### Tasks for this exercise:
a - In the Tarsier text, how does Tarsier visually tag interactable elements on a page?
b - For each statement, decide whether it agrees with the Tarsier text. Answer yes or no and quote the deciding words. (i) Tarsier tags textual elements by default. (ii) Tarsier's OCR algorithm turns a page screenshot into a string that an LLM without vision can understand. (iii) Visible buttons, links and input fields count as interactable elements.
c - Write out the part of the Tarsier text that opens with the words containing "At Reworkd, we" and closes with "LangChain web agent.".

### Text block:
════

At Reworkd, we iterated on all these problems across tens of thousands of real web tasks to build a powerful perception system for web agents... Tarsier!
In the video below, we use Tarsier to provide webpage perception for a minimalistic GPT-4 LangChain web agent.
https://github.com/reworkd/tarsier/assets/50181239/af12beda-89b5-4add-b888-d780b353304b
## How does it work?
Tarsier visually tags interactable elements on a page via brackets + an ID e.g. `[23]`.
In doing this, we provide a mapping between elements and IDs for an LLM to take actions upon (e.g. `CLICK [23]`).
We define interactable elements as buttons, links, or input fields that are visible on the page; Tarsier can also tag all textual elements if you pass `tag_text_elements=True`.
Furthermore, we've developed an OCR algorithm to convert a page screenshot into a whitespace-structured string (almost like ASCII art) that an LLM _even without vision_ can understand.

════

### Dataset items:
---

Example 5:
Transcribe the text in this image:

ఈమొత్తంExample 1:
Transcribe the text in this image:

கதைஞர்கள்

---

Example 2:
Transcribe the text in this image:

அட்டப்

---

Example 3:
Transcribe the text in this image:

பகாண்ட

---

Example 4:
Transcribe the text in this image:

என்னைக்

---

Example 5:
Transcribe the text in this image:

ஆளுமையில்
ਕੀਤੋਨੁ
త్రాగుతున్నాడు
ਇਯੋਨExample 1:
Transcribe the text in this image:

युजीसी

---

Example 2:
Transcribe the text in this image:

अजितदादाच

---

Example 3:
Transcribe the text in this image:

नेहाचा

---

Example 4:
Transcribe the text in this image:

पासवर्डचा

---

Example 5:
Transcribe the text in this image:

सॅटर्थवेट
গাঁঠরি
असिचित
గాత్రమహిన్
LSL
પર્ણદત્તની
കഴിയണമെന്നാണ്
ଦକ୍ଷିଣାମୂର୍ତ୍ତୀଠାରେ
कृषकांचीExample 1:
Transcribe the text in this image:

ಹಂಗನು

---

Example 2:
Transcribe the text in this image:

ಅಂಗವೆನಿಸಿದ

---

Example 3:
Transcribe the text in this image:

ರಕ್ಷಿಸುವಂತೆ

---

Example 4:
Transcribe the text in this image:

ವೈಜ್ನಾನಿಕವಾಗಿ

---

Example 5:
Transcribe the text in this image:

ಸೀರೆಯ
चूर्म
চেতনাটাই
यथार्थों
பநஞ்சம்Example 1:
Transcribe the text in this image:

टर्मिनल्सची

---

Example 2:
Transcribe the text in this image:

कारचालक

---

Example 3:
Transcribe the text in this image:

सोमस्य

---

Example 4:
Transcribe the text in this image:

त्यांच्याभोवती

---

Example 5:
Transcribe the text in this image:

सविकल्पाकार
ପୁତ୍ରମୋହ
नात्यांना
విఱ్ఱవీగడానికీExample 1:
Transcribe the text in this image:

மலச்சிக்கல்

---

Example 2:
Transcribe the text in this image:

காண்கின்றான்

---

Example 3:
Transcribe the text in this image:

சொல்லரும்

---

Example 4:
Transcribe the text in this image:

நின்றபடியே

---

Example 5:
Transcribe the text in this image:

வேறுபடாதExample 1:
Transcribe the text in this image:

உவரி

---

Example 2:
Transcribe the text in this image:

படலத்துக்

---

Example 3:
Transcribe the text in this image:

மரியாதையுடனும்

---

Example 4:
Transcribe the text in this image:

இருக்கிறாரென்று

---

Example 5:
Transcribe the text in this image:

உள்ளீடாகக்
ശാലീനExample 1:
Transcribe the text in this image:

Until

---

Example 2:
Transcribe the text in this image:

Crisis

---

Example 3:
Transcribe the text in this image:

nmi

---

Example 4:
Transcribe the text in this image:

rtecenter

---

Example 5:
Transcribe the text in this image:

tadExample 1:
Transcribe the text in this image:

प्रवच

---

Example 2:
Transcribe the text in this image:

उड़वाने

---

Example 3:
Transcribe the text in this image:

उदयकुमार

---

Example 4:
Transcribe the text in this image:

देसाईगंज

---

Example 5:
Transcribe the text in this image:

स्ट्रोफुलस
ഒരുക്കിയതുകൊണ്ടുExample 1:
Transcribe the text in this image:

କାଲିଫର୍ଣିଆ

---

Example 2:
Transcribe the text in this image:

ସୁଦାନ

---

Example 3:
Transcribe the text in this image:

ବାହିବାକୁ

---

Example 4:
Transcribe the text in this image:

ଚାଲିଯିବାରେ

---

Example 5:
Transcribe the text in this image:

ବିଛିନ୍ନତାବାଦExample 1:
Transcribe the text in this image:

════

### Solutions below:
a - It tags them with brackets plus an ID, e.g. `[23]`.

b -
(i) No: "Tarsier can also tag all textual elements if you pass `tag_text_elements=True`"
(ii) Yes: "convert a page screenshot into a whitespace-structured string (almost like ASCII art) that an LLM _even without vision_ can understand"
(iii) Yes: "We define interactable elements as buttons, links, or input fields that are visible on the page"

c -
At Reworkd, we iterated on all these problems across tens of thousands of real web tasks to build a powerful perception system for web agents... Tarsier!
In the video below, we use Tarsier to provide webpage perception for a minimalistic GPT-4 LangChain web agent.